• _Aim of the task_:
Which lines in the rows below contain the word "pose"? Identify each one and copy it in full.

[Scene images with camera geometry data]
────────────────

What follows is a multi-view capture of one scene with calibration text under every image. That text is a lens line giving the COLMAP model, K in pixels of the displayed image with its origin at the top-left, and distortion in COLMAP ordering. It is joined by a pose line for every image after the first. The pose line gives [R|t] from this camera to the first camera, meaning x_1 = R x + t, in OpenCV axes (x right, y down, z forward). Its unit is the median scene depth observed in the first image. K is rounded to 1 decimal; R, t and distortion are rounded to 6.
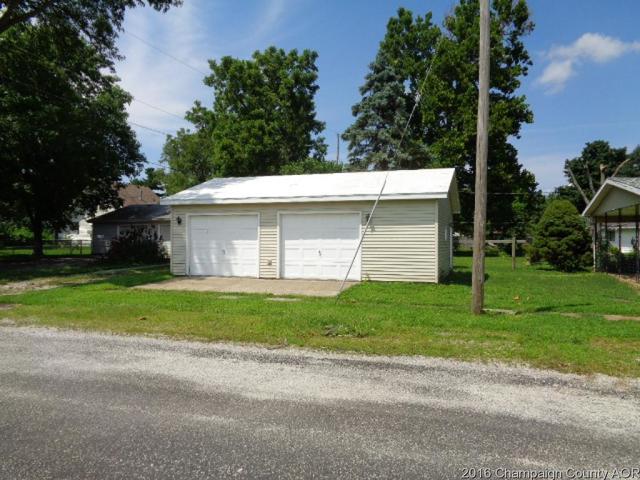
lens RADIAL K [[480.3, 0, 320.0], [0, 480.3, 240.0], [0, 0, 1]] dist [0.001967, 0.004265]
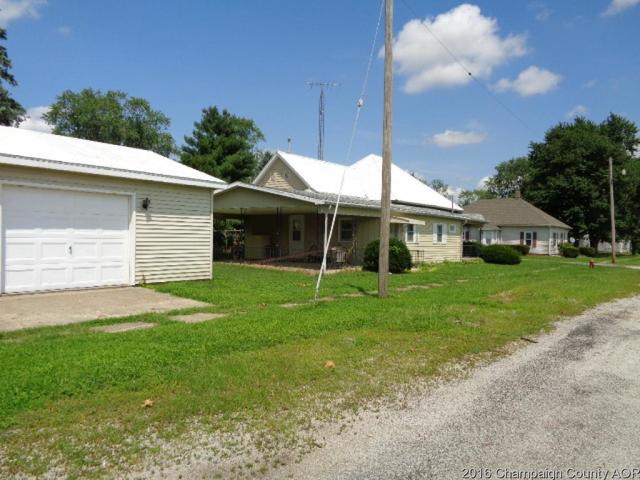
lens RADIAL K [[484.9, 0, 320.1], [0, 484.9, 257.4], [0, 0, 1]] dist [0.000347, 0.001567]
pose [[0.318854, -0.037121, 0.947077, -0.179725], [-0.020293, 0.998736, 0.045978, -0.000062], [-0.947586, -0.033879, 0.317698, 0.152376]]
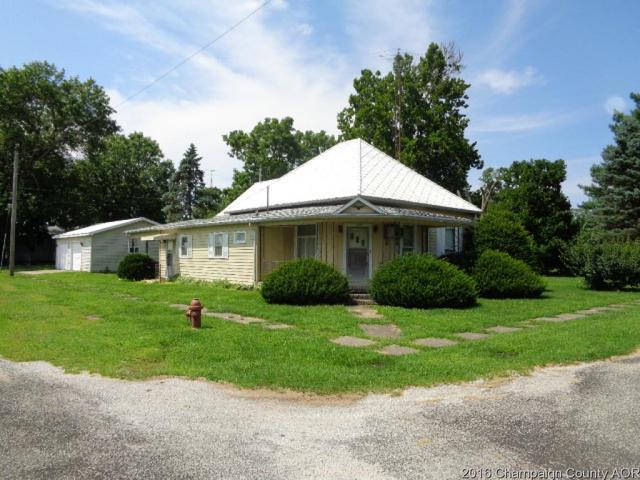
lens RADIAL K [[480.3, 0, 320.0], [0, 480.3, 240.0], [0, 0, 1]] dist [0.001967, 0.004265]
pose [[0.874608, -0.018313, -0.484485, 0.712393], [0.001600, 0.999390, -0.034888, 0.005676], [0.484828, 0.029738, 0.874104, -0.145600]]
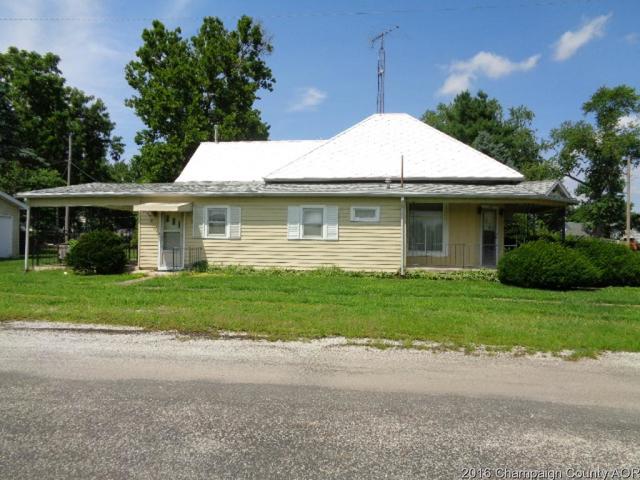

────────────────

• _Task solution_:
What follows is a multi-view capture of one scene with calibration text under every image. That text is a lens line giving the COLMAP model, K in pixels of the displayed image with its origin at the top-left, and distortion in COLMAP ordering. It is joined by a pose line for every image after the first. The pose line gives [R|t] from this camera to the first camera, meaning x_1 = R x + t, in OpenCV axes (x right, y down, z forward). Its unit is the median scene depth observed in the first image. K is rounded to 1 decimal; R, t and distortion are rounded to 6.
pose [[0.318854, -0.037121, 0.947077, -0.179725], [-0.020293, 0.998736, 0.045978, -0.000062], [-0.947586, -0.033879, 0.317698, 0.152376]]
pose [[0.874608, -0.018313, -0.484485, 0.712393], [0.001600, 0.999390, -0.034888, 0.005676], [0.484828, 0.029738, 0.874104, -0.145600]]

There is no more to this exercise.